■ About this exercise
Wherever the string "cách" shows up in the records below, return that line.
[[ Task material, beginning ]]
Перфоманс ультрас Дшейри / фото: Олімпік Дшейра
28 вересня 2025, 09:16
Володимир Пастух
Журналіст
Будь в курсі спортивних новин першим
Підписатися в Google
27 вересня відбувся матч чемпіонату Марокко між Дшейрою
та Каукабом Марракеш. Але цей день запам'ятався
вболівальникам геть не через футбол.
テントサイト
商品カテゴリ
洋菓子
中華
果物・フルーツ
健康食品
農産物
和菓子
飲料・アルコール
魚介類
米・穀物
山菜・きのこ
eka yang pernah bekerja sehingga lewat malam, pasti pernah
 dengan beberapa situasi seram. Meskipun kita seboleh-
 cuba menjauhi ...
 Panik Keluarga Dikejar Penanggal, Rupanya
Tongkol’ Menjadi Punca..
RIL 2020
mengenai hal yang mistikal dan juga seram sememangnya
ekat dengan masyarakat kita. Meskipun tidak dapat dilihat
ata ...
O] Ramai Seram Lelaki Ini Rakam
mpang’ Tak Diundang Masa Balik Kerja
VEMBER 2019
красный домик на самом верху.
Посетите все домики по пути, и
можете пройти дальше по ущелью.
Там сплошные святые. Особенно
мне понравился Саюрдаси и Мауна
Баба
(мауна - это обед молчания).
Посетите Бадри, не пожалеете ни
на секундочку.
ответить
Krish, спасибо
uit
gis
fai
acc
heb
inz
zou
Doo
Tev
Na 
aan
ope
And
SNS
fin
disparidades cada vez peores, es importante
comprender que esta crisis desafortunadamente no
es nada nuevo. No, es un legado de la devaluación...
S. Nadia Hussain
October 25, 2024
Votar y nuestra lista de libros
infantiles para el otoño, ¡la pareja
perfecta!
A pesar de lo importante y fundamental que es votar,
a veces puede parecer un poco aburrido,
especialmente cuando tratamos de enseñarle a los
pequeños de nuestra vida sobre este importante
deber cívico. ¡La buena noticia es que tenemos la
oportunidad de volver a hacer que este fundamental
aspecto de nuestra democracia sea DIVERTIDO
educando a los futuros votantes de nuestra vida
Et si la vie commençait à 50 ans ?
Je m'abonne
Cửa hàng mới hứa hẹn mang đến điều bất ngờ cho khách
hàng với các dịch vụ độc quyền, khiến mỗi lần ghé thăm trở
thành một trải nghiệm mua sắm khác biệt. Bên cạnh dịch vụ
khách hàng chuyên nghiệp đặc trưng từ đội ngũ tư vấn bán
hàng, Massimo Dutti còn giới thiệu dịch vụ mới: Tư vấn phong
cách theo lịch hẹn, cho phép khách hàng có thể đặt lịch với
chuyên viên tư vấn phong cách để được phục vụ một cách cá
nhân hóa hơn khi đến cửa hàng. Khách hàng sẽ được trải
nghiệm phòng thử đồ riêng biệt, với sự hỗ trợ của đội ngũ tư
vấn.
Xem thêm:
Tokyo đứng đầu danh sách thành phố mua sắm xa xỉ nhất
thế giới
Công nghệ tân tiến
[[ Task material, end ]]
■ Solution to this problem
cách theo lịch hẹn, cho phép khách hàng có thể đặt lịch với
chuyên viên tư vấn phong cách để được phục vụ một cách cá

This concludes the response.